I don’t have time right now to do a full review of the first episode, but I’ve found it quite awesome so far, with respect to the geekiness, though the number of typos I’ve spotted have been quite a distraction. The series has apparently been developed in cooperation with the Mathematical Olympiad Foundation of Japan, so the math is essentially correct, as far as I can tell so far (I haven’t dissected most of it yet), though the editing work seems to have been rather sloppy.

Also, I’m not sure who’s planning to fansub this drama, but I would like to volunteer as a math consultant. So if you are working on this, please sign me up. I think the kinds of mistakes that have slipped through the editing can also pop up in translation, and I can help look over the translations and correct any possible math errors.

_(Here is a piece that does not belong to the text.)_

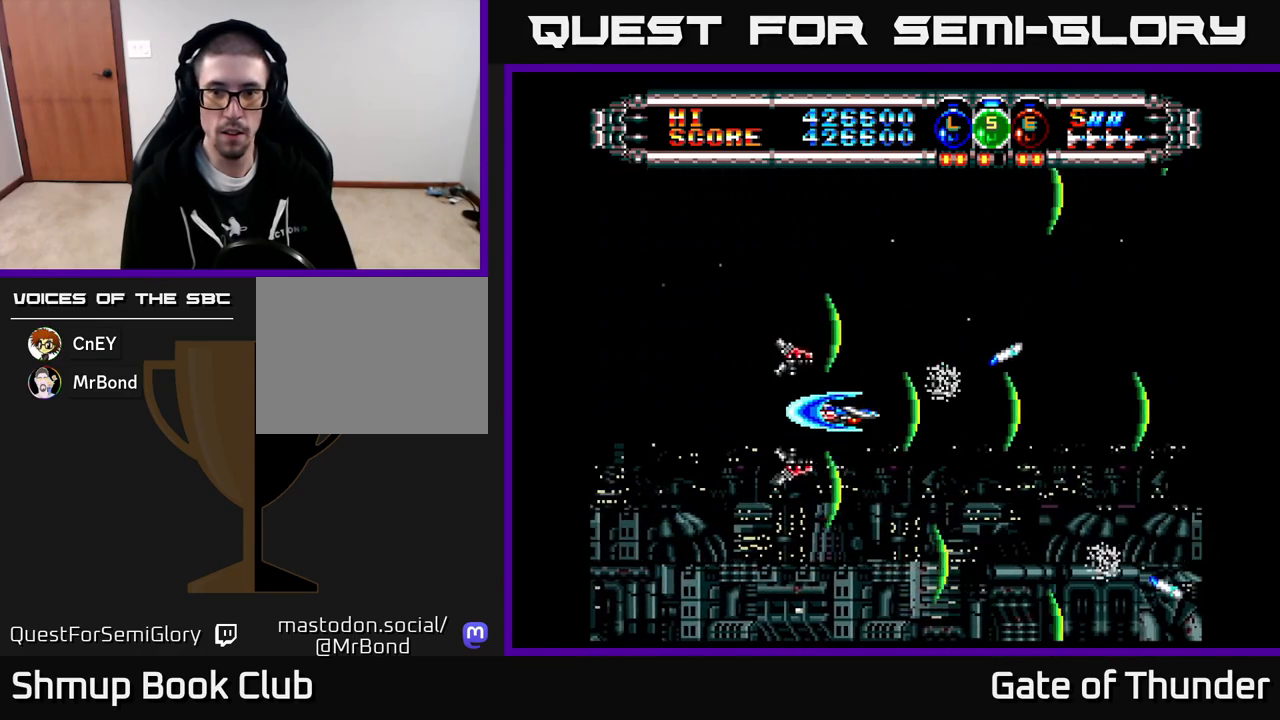
{"buttons": ["X", "DPAD_LEFT"], "left_stick": "center", "events": [[333, "DPAD_RIGHT", "up"], [400, "DPAD_LEFT", "down"]]}
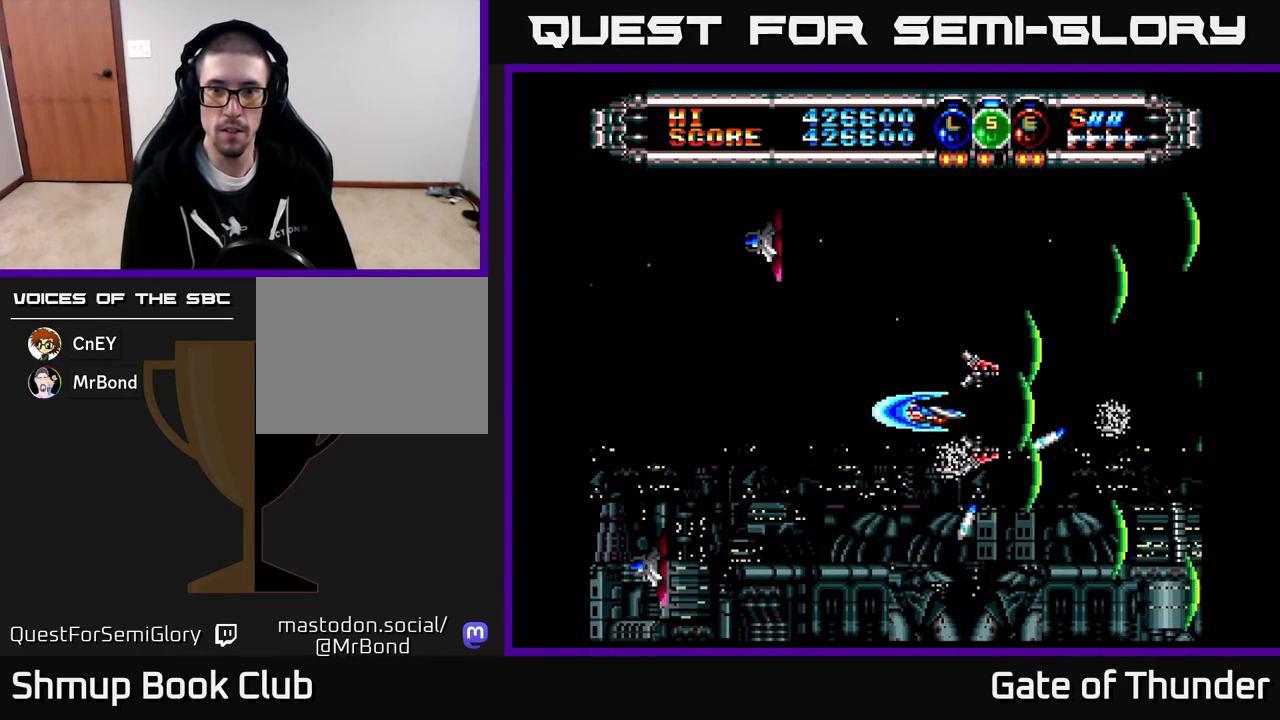
{"buttons": ["X", "DPAD_LEFT"], "left_stick": "center", "events": []}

Here are some typos (and non-typos) I’ve found:

The first equation is given as $\lim_{x\to a} f(x)=a$. This says that the limit of f(x) as x approaches a is equal to a. As written, this is only correct for all values of a if f is the identity function. This should probably be $\lim_{x\to a} f(x)=f(a)$, which is true for all continuous functions.

The second equation says $\frac{d}{dx} = a^x = a^x \log(a)$. There is an extra equal sign here. It should be $\frac{d}{dx} a^x = a^x \log(a)$. This is the derivative of ax respect to x.

The third equation is fine as is, and expresses linearity of integration.

This clock is just awesome. It has expressions evaluating to or otherwise indicating each of the integers from 1 to 12, which we would see on a normal clock.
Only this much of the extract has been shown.